In The Shadow Of The Flag: Mass outpourings of triumphal emotion are all-too-often accompanied by an underlying consciousness of sacrifice and loss. We should never forget that those sacrifices were made so future generations could enjoy moments of joyous inclusiveness - like New Zealand's victory in the Rugby World Cup 2011 - in peace and freedom.
I WENT WALKING with my daughter last Sunday afternoon – RWC-Final Day. Landscape Road is a dead straight kilometre of bitumen and concrete linking Auckland’s much more famous Mt Eden and Dominion Roads.
Socially, the neighbourhood is what you would probably call “mixed”. To the east rise the tall trees and grand houses of Epsom. In Mt Roskill, to the south-west, the ancient lava-flats are traversed by street after street of state houses – among the first to be constructed by the First Labour Government. Along the length of Landscape Road you can see both sorts of dwellings – and a great many more that are neither grand, nor government-built: the modest bungalows of Middle New Zealand.
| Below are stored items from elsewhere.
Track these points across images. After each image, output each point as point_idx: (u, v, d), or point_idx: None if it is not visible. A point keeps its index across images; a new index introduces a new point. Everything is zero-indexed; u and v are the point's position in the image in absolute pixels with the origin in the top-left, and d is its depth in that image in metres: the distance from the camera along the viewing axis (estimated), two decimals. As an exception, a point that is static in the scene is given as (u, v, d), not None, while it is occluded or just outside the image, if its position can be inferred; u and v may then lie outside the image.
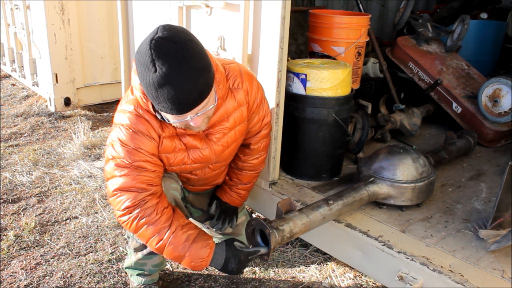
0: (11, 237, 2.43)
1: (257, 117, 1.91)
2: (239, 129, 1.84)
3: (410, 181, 2.01)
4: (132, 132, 1.60)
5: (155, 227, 1.63)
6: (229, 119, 1.77)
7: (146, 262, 1.96)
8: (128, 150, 1.60)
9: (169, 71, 1.35)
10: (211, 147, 1.77)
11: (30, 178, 3.10)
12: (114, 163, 1.62)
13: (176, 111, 1.44)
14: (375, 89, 3.40)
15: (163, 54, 1.35)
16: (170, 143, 1.68)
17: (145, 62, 1.37)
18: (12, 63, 4.81)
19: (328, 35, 2.80)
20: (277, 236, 1.63)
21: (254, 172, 2.07)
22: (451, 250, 1.79)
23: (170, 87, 1.37)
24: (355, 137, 2.61)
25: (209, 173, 1.94)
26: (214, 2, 2.23)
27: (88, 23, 4.15)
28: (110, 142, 1.64)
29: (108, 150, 1.65)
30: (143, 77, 1.40)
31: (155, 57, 1.34)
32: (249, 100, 1.82)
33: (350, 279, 2.19)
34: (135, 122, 1.60)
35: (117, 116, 1.66)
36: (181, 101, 1.41)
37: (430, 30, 3.43)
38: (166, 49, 1.35)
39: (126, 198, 1.61)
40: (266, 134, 2.01)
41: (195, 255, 1.66)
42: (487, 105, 2.97)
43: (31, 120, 4.19)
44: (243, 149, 2.01)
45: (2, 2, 4.67)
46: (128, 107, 1.63)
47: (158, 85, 1.37)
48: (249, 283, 2.16)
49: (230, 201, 2.10)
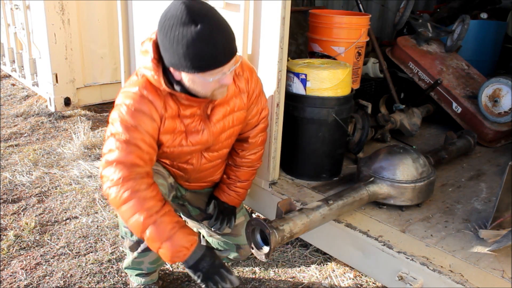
0: (11, 237, 2.43)
1: (256, 108, 1.95)
2: (238, 116, 1.87)
3: (410, 181, 2.01)
4: (133, 110, 1.63)
5: (146, 203, 1.59)
6: (229, 102, 1.83)
7: (143, 260, 1.94)
8: (127, 127, 1.62)
9: (209, 24, 1.47)
10: (210, 128, 1.81)
11: (30, 178, 3.10)
12: (112, 139, 1.64)
13: (219, 63, 1.53)
14: (375, 89, 3.40)
15: (198, 12, 1.47)
16: (172, 123, 1.72)
17: (183, 20, 1.46)
18: (12, 63, 4.81)
19: (328, 35, 2.80)
20: (277, 236, 1.63)
21: (251, 168, 2.08)
22: (451, 250, 1.79)
23: (213, 38, 1.48)
24: (355, 137, 2.61)
25: (205, 164, 1.95)
26: (214, 2, 2.22)
27: (88, 23, 4.15)
28: (111, 121, 1.67)
29: (108, 129, 1.68)
30: (181, 37, 1.48)
31: (192, 14, 1.46)
32: (249, 89, 1.87)
33: (350, 279, 2.19)
34: (138, 101, 1.64)
35: (120, 97, 1.68)
36: (223, 50, 1.52)
37: (430, 30, 3.43)
38: (199, 8, 1.49)
39: (121, 169, 1.59)
40: (264, 128, 2.04)
41: (179, 241, 1.60)
42: (487, 105, 2.97)
43: (31, 120, 4.19)
44: (241, 144, 2.03)
45: (2, 2, 4.67)
46: (132, 88, 1.67)
47: (202, 38, 1.46)
48: (249, 283, 2.16)
49: (229, 200, 2.10)
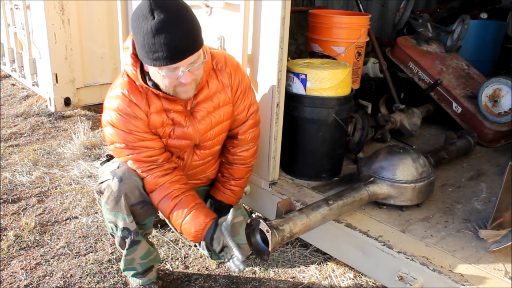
0: (11, 237, 2.43)
1: (243, 104, 1.96)
2: (224, 111, 1.89)
3: (410, 181, 2.01)
4: (120, 116, 1.70)
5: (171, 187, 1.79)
6: (213, 98, 1.85)
7: (133, 257, 1.93)
8: (121, 134, 1.72)
9: (166, 18, 1.48)
10: (195, 125, 1.83)
11: (30, 178, 3.10)
12: (116, 150, 1.77)
13: (171, 59, 1.53)
14: (375, 89, 3.40)
15: (161, 5, 1.49)
16: (158, 118, 1.76)
17: (143, 13, 1.50)
18: (12, 63, 4.81)
19: (328, 35, 2.80)
20: (277, 236, 1.63)
21: (245, 166, 2.08)
22: (451, 250, 1.79)
23: (167, 32, 1.48)
24: (355, 137, 2.61)
25: (197, 161, 1.98)
26: (214, 2, 2.23)
27: (88, 23, 4.15)
28: (106, 132, 1.76)
29: (106, 138, 1.78)
30: (140, 28, 1.51)
31: (153, 7, 1.48)
32: (232, 84, 1.89)
33: (350, 279, 2.18)
34: (122, 105, 1.70)
35: (106, 102, 1.76)
36: (177, 46, 1.51)
37: (430, 30, 3.43)
38: (163, 1, 1.50)
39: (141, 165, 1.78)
40: (254, 124, 2.04)
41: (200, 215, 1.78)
42: (487, 105, 2.97)
43: (31, 120, 4.19)
44: (231, 141, 2.05)
45: (2, 2, 4.66)
46: (116, 91, 1.73)
47: (156, 31, 1.48)
48: (249, 283, 2.16)
49: (224, 199, 2.10)
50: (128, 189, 1.77)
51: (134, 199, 1.80)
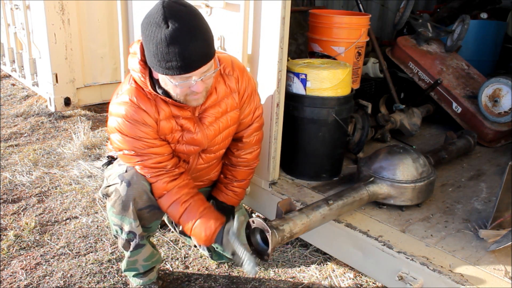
0: (11, 237, 2.43)
1: (248, 108, 1.95)
2: (232, 116, 1.88)
3: (410, 181, 2.01)
4: (128, 123, 1.68)
5: (181, 191, 1.79)
6: (221, 104, 1.83)
7: (136, 259, 1.94)
8: (130, 141, 1.69)
9: (181, 27, 1.45)
10: (203, 131, 1.82)
11: (30, 178, 3.09)
12: (125, 157, 1.75)
13: (185, 69, 1.51)
14: (375, 89, 3.40)
15: (175, 13, 1.46)
16: (168, 124, 1.75)
17: (156, 21, 1.46)
18: (12, 63, 4.81)
19: (328, 35, 2.80)
20: (277, 236, 1.63)
21: (248, 168, 2.08)
22: (451, 250, 1.79)
23: (181, 42, 1.46)
24: (355, 137, 2.61)
25: (201, 165, 1.97)
26: (214, 2, 2.23)
27: (88, 23, 4.15)
28: (113, 138, 1.73)
29: (114, 145, 1.75)
30: (153, 36, 1.48)
31: (167, 15, 1.44)
32: (239, 88, 1.87)
33: (350, 279, 2.18)
34: (130, 112, 1.68)
35: (113, 108, 1.72)
36: (191, 57, 1.49)
37: (430, 30, 3.43)
38: (177, 9, 1.47)
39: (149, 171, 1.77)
40: (258, 127, 2.03)
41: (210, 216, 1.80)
42: (487, 105, 2.97)
43: (31, 120, 4.19)
44: (235, 144, 2.04)
45: (2, 2, 4.66)
46: (124, 97, 1.70)
47: (170, 40, 1.45)
48: (249, 283, 2.16)
49: (227, 200, 2.10)
50: (137, 194, 1.77)
51: (142, 203, 1.80)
As we made our way down Landscape Road, the first things we noticed were the flags. They were everywhere: tied to hedges; affixed to windows; nailed to fences; flying from rooftops. I’d never seen so many. And it wasn’t only the New Zealand Ensign that was on display. Outnumbering our national flag by a margin of 2:1 was the silver-fern-on-a-sable-field that is the “All-Blacks” flag. Ranged alongside these quintessentially Kiwi emblems were the flags of the many nations out of which New Zealand itself has been fashioned: England, Scotland, Wales, Ireland, Tonga, Samoa, South Africa.
I remarked to my daughter how unusual it was for New Zealanders to indulge in this sort of overt display; how we tended to scoff at the ultra-patriotism of the Americans and their habit of flying “Old Glory” over anything and everything: from the overcrowded trailer parks of the poor; to the quiet suburban streets of the middle class; to the luxurious mansions of the obscenely rich. And yet, right there, fluttering before us, was proof that New Zealanders – no less than Americans – are capable of being swept up in the fierce passions of national pride.
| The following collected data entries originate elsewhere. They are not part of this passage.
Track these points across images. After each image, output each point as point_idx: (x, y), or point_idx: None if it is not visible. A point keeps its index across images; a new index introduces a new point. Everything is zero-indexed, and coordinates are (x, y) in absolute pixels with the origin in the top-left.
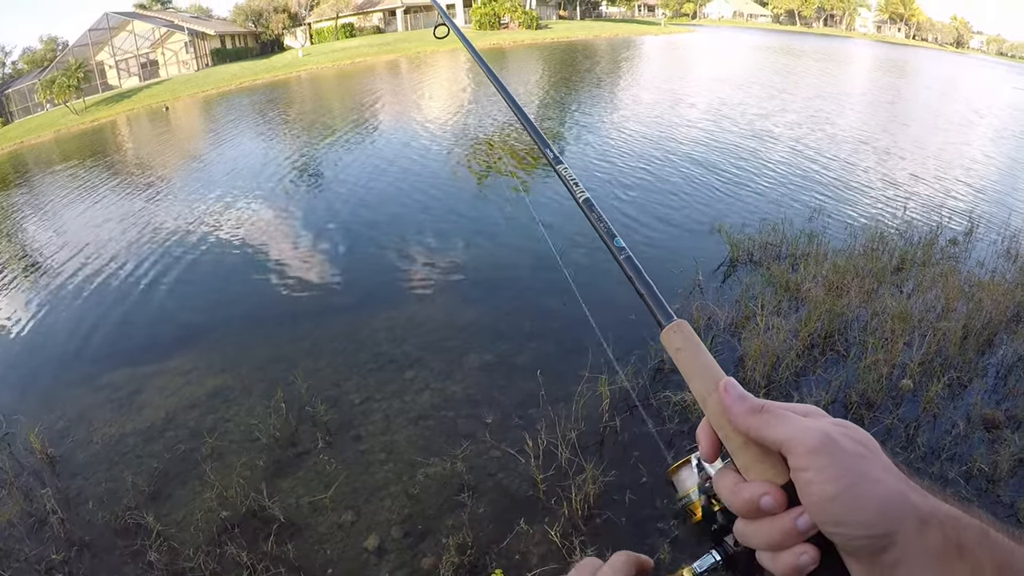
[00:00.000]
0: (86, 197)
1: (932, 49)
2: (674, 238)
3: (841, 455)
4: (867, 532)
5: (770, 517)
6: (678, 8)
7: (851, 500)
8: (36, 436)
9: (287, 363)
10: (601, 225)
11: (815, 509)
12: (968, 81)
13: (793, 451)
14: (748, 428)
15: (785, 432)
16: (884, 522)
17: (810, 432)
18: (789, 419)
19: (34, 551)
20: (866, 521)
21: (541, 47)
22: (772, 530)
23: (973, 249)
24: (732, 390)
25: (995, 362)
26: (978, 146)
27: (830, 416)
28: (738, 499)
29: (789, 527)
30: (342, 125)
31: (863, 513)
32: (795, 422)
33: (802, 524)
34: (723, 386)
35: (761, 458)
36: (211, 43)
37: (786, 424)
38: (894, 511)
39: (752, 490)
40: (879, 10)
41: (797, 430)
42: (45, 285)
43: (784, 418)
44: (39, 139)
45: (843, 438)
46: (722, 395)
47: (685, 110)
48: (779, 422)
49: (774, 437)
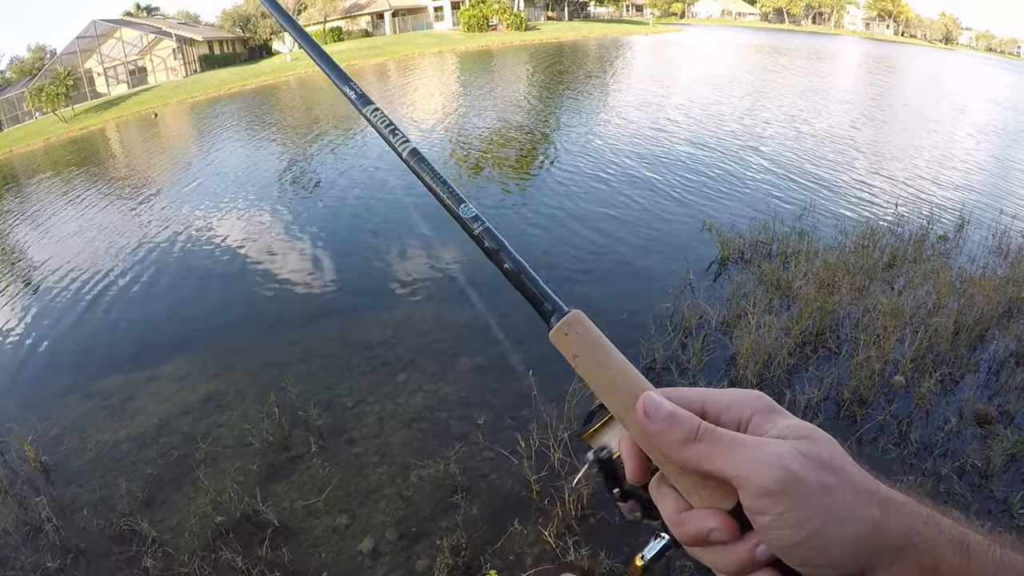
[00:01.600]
0: (76, 205)
1: (921, 46)
2: (664, 237)
3: (804, 495)
4: (837, 573)
5: (723, 545)
6: (666, 7)
7: (818, 544)
8: (30, 444)
9: (279, 368)
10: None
11: (777, 551)
12: (957, 77)
13: (746, 490)
14: (684, 462)
15: (733, 466)
16: (856, 562)
17: (765, 466)
18: (735, 447)
19: (30, 559)
20: (834, 564)
21: (529, 48)
22: (728, 559)
23: (964, 245)
24: (655, 413)
25: (987, 357)
26: (967, 143)
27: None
28: (683, 531)
29: (746, 557)
30: (331, 129)
31: (832, 556)
32: (744, 452)
33: (761, 554)
34: (643, 409)
35: (703, 482)
36: (199, 49)
37: (733, 455)
38: (865, 550)
39: (699, 522)
40: (867, 7)
41: (748, 463)
42: (36, 293)
43: (729, 446)
44: (28, 148)
45: (806, 469)
46: (642, 423)
47: (672, 109)
48: (723, 452)
49: (720, 471)
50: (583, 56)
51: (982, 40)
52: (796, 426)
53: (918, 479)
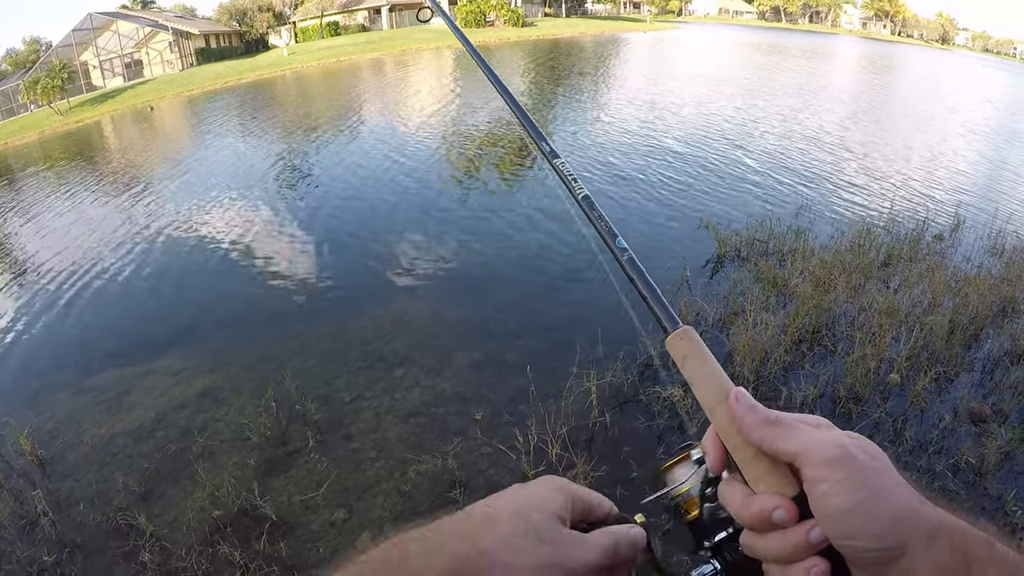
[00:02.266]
0: (71, 198)
1: (917, 45)
2: (660, 234)
3: (857, 468)
4: (879, 545)
5: (781, 530)
6: (663, 5)
7: (865, 513)
8: (26, 438)
9: (276, 362)
10: (602, 224)
11: (829, 522)
12: (953, 78)
13: (809, 462)
14: (761, 440)
15: (800, 444)
16: (896, 535)
17: (826, 444)
18: (803, 431)
19: (25, 553)
20: (879, 534)
21: (526, 44)
22: (784, 543)
23: (959, 245)
24: (743, 401)
25: (981, 356)
26: (963, 143)
27: (838, 429)
28: (749, 511)
29: (801, 540)
30: (327, 124)
31: (876, 526)
32: (810, 434)
33: (815, 537)
34: (734, 396)
35: (771, 470)
36: (195, 42)
37: (800, 436)
38: (906, 524)
39: (764, 503)
40: (864, 7)
41: (812, 442)
42: (29, 286)
43: (798, 430)
44: (23, 140)
45: (858, 451)
46: (733, 406)
47: (666, 107)
48: (793, 434)
49: (788, 449)
50: (579, 53)
51: (978, 41)
52: (850, 433)
53: (913, 476)
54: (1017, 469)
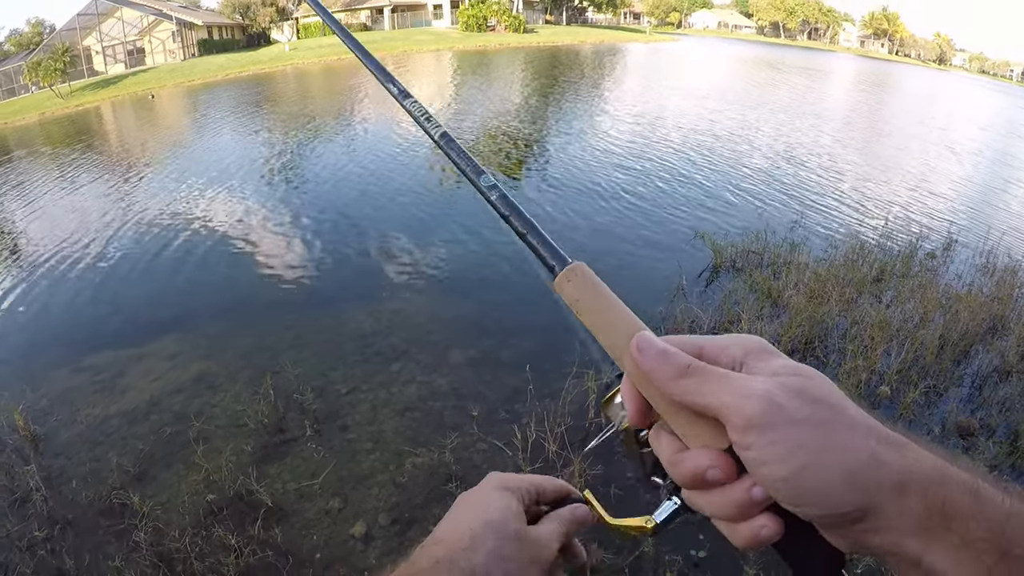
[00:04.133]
0: (70, 180)
1: (915, 65)
2: (657, 243)
3: (788, 426)
4: (832, 510)
5: (720, 488)
6: (663, 17)
7: (808, 478)
8: (20, 414)
9: (272, 352)
10: (464, 162)
11: (767, 487)
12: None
13: (731, 424)
14: (673, 395)
15: (718, 399)
16: (851, 499)
17: (749, 399)
18: (723, 380)
19: (16, 527)
20: (828, 500)
21: (526, 51)
22: (725, 502)
23: (951, 263)
24: (648, 349)
25: (971, 372)
26: (958, 163)
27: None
28: (679, 469)
29: (743, 498)
30: (328, 119)
31: (824, 491)
32: (730, 384)
33: (757, 495)
34: (636, 345)
35: (697, 420)
36: (198, 33)
37: (719, 387)
38: (863, 482)
39: (694, 461)
40: (863, 25)
41: (733, 395)
42: (26, 266)
43: (717, 380)
44: (23, 121)
45: (791, 400)
46: (637, 357)
47: (664, 119)
48: (710, 386)
49: (707, 405)
50: (579, 61)
51: (975, 62)
52: (788, 365)
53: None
54: (1004, 483)
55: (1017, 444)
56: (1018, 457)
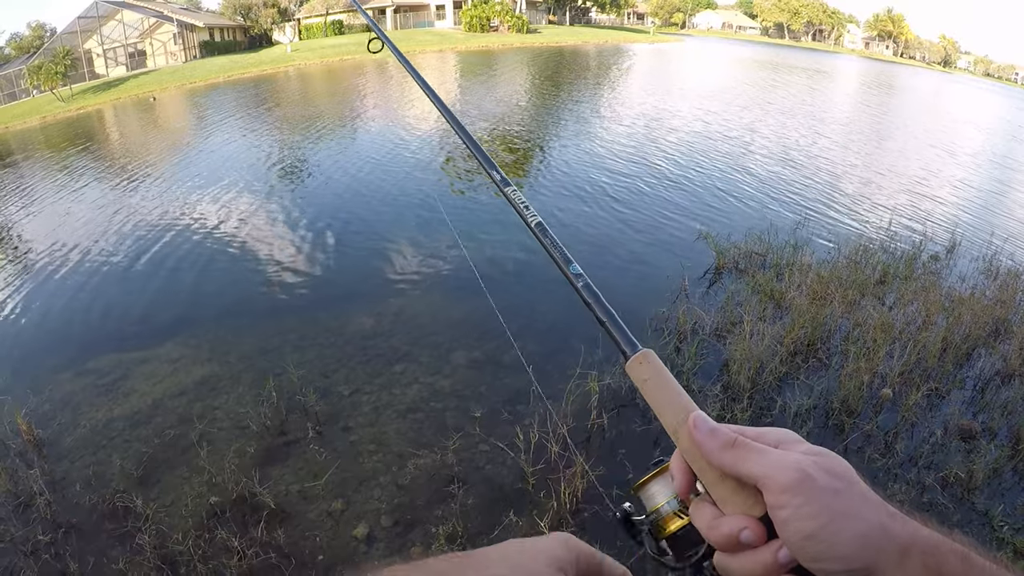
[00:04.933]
0: (72, 183)
1: (919, 67)
2: (660, 244)
3: (816, 492)
4: (846, 567)
5: (751, 550)
6: (667, 17)
7: (829, 537)
8: (23, 418)
9: (275, 354)
10: (556, 251)
11: (794, 546)
12: (955, 101)
13: (768, 488)
14: (722, 464)
15: (759, 468)
16: (863, 557)
17: (785, 468)
18: (763, 453)
19: (20, 531)
20: (845, 556)
21: (529, 51)
22: (754, 564)
23: (955, 266)
24: (702, 426)
25: (973, 375)
26: (963, 167)
27: (806, 442)
28: (717, 533)
29: (770, 560)
30: (330, 121)
31: (842, 549)
32: (769, 457)
33: (783, 557)
34: (692, 422)
35: (737, 490)
36: (200, 35)
37: (760, 459)
38: (873, 545)
39: (731, 524)
40: (868, 27)
41: (771, 467)
42: (31, 269)
43: (758, 452)
44: (25, 124)
45: (819, 473)
46: (692, 431)
47: (667, 119)
48: (753, 457)
49: (748, 472)
50: (582, 61)
51: (980, 65)
52: (814, 448)
53: (903, 488)
54: (1004, 486)
55: (1019, 447)
56: (1019, 460)
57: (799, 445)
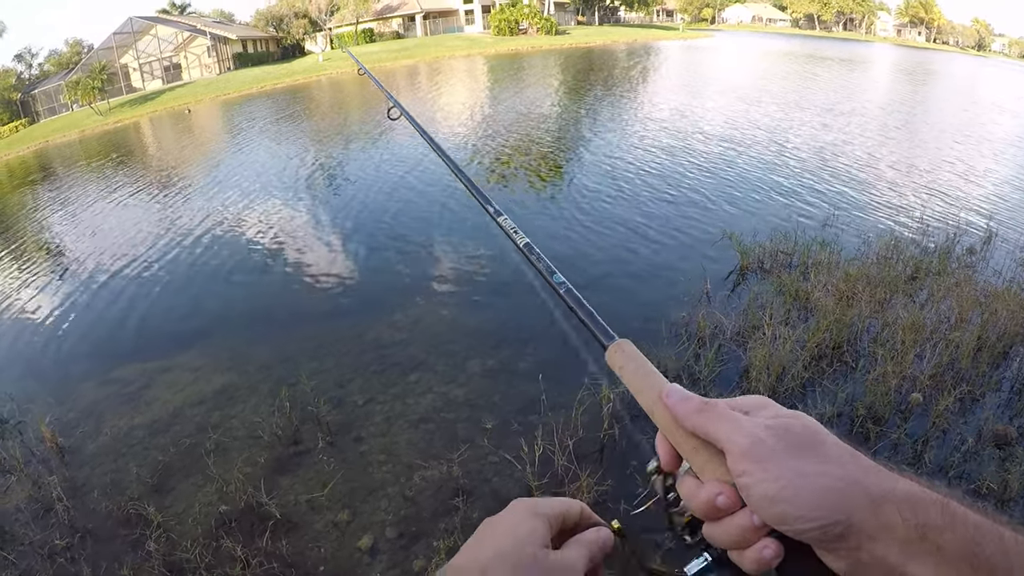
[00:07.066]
0: (106, 195)
1: (953, 52)
2: (683, 246)
3: (770, 457)
4: (814, 525)
5: (729, 516)
6: (697, 13)
7: (789, 497)
8: (47, 426)
9: (293, 363)
10: (541, 264)
11: (758, 510)
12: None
13: (729, 454)
14: (695, 426)
15: (723, 431)
16: (831, 512)
17: (741, 434)
18: (727, 418)
19: (38, 536)
20: (810, 515)
21: (559, 53)
22: (732, 528)
23: (991, 258)
24: (674, 394)
25: (1009, 375)
26: (998, 154)
27: (777, 406)
28: (696, 501)
29: (747, 523)
30: (360, 131)
31: (804, 509)
32: (732, 422)
33: (756, 520)
34: (665, 392)
35: (712, 458)
36: (233, 47)
37: (724, 424)
38: (839, 499)
39: (707, 491)
40: (899, 14)
41: (732, 431)
42: (62, 280)
43: (723, 417)
44: (64, 138)
45: (770, 436)
46: (665, 400)
47: (697, 116)
48: (718, 422)
49: (716, 436)
50: (612, 61)
51: (1016, 47)
52: (781, 412)
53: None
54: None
55: None
56: None
57: (766, 410)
“Can you imagine how upset New Zealand will be if the All-Blacks lose tonight?”, I said.
My daughter stood still, looked around at the multitude of fluttering pennants, and slowly shook her head.
But, as all the world now knows, the All-Blacks didn’t lose. And, with their re-claiming of the Webb-Ellis Cup, all that longing, all that confidence, which the flags down Landscape Road represented, has been vindicated.
And how we celebrated. To see literally hundreds-of-thousands of Aucklanders pour into the heart of their city to share in the elation of this long-anticipated sporting victory put me in mind of the vast crowds thronging Tahrir Square in Cairo or Martyrs’ Square in Tripoli. What a fortunate nation, I thought to myself: that its people can turn out in such numbers for something so innocent, so free of death and misery, as a sporting trophy.
How wonderful that our joy in the All-Blacks’ triumph was so emotionally unalloyed. That, beneath the revels, there ran no deeper sadness; no heart-rending knowledge that the price of victory must be counted in the bodies of the fallen.
Historically-speaking, New Zealand is no stranger to those feelings: following two world wars we were forced to undertake our own, grim, calculation of victory’s cost. And let us remember that it was for the possibility of just such moments of happiness, inclusiveness, unity and pride; moments shared by a free people, living in a tried and tested democracy, that New Zealand “laid upon the altar the dearest and the best” she had to offer.
So, as we once again avail ourselves of those democratic instruments, purchased at such expense by our ancestors, let us strive to preserve, in the allocation of our support, that same happiness, inclusiveness, unity and pride that illuminated the nation last Sunday night. Let us give our support only to those who would use our votes as tools for creation – not as weapons to exclude, threaten or destroy.
What made Sunday’s victory so special was that the joy it brought was available to everyone. That, in the shadow of those flags, we were all New Zealanders – all winners.